摘要: 多目标旅行商问题(MOTSP)是一个具有显著应用价值的组合优化问题(COP),在物流配送、生产调度和网络通信等领域广泛存在。MOTSP不仅需要在多个目标之间寻求平衡,还要求找到不同的帕累托解集,这些解集代表了MOTSP在不同目标之间的全局或局部最优解。传统的多目标优化算法在解决MOTSP时,通常面临计算复杂度高和求解效率低的挑战,尤其是在均衡决策空间和目标空间多样性时,难以有效找到多样化的帕累托最优解。近年来,深度强化学习(DRL)在处理复杂优化问题上展现了巨大的潜力,为解决MOTSP及其帕累托解集的多样化问题提供了一种新的方法。介绍了MOTSP的基本概念和求解方法;讨论了强化学习(RL)中的优化策略和深度学习(DL)的神经网络模型;总结了利用DRL求解MOTSP的理论方法,分析了各代表性模型的优化效果与时效性,突出不同DRL模型在大规模MOTSP问题中的性能表现,并探讨了其局限性、改进方向和适用场景,同时提出了应对局部最优问题的策略。最后,归纳了MOTSP的四大应用研究领域,并指出了MOTSP的未来研究方向。

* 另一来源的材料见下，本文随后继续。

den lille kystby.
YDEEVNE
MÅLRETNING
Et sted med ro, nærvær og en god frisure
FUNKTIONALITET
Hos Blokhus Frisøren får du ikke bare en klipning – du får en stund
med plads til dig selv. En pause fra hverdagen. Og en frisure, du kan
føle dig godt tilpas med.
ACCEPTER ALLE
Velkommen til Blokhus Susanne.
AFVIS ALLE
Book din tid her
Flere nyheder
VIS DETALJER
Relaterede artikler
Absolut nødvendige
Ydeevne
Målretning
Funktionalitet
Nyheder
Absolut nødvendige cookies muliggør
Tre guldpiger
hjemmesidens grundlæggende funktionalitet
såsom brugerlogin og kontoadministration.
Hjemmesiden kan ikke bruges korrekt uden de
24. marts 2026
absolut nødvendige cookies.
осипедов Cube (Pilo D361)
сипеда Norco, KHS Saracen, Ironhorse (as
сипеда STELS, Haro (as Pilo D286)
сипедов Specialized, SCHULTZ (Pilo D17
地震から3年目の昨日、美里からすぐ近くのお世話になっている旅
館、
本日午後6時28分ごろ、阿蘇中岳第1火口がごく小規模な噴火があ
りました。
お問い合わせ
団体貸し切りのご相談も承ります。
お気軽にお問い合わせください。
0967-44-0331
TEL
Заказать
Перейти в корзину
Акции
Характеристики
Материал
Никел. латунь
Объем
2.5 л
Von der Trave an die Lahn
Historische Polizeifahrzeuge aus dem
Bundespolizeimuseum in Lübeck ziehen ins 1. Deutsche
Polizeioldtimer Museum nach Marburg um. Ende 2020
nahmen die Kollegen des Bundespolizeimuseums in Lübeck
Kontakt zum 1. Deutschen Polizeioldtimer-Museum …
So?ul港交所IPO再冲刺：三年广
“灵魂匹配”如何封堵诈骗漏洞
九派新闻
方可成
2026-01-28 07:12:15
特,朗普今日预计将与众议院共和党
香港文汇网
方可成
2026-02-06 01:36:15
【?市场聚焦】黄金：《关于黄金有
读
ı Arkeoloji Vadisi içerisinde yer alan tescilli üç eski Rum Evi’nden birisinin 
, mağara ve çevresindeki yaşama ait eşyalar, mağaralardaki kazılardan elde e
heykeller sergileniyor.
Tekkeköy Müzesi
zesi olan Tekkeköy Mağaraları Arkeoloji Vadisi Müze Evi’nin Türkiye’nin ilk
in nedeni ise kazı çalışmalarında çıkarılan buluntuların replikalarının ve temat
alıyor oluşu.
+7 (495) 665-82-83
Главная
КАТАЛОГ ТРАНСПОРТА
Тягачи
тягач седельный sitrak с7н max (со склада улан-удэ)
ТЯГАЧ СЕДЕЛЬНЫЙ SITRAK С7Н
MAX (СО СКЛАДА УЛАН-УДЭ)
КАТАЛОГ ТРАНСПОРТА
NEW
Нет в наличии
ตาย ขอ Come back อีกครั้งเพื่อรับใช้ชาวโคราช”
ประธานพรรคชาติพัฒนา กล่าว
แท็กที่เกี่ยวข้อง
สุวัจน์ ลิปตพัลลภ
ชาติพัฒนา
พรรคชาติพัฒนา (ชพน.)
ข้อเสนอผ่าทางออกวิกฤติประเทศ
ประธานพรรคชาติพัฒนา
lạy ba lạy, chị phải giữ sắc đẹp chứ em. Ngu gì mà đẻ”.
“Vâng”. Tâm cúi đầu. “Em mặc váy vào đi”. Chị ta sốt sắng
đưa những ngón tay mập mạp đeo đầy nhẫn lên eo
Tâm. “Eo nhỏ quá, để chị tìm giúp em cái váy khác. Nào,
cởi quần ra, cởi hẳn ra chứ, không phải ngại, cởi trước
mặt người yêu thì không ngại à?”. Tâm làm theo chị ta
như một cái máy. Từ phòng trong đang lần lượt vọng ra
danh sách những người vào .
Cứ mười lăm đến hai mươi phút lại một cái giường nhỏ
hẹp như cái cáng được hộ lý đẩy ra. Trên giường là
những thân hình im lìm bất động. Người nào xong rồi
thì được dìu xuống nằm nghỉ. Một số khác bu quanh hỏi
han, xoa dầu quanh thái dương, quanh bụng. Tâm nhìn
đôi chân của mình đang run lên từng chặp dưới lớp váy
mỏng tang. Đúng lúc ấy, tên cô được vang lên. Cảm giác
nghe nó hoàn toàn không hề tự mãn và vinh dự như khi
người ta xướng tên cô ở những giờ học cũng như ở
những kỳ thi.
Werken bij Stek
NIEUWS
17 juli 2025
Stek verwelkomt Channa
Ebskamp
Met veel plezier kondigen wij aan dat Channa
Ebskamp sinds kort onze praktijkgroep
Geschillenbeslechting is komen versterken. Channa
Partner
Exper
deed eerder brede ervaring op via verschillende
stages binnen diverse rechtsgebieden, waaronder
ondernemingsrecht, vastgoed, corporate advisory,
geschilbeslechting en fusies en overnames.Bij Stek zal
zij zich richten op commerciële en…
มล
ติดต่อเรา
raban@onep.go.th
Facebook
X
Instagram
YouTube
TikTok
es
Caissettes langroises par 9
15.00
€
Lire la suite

关键词: 深度强化学习(DRL), 多目标旅行商问题(MOTSP), 帕累托最优解, 优化策略, 神经网络模型

Abstract: The multi-objective traveling salesman problem (MOTSP) is a combinatorial optimization problem (COP) with significant practical applications, widely existing in fields such as logistics distribution, production scheduling and network communication. MOTSP not only needs to seek balance between multiple objectives, but also requires finding different Pareto solution sets that represent the global or local optimal solutions of MOTSP between different objectives. Traditional multi-objective optimization algorithms often face challenges of high computational complexity and low solving efficiency when solving MOTSP, especially when balancing the diversity of decision space and objective space. It is difficult to effectively find diverse Pareto optimal solutions. In recent years, deep reinforcement learning (DRL) has shown great potential in dealing with complex optimization problems, providing a new approach to solving the diversity problem of MOTSP and its Pareto solution set. First of all, the basic concepts and solving methods of MOTSP are introduced. Secondly, optimization strategies in reinforcement learning (RL) and neural network models for deep learning (DL) are discussed. Then, the theoretical methods of using DRL to solve MOTSP are summarized, and the optimization effects and timeliness of various representative models are analyzed. The performance of different DRL models in large-scale MOTSP problems is highlighted, and their limitations, improvement directions, and applicable scenarios are discussed. At the same time, strategies for addressing local optimal problems are proposed. Finally, the four major application research areas of MOTSP are summarized, and the future research directions of MOTSP are pointed out.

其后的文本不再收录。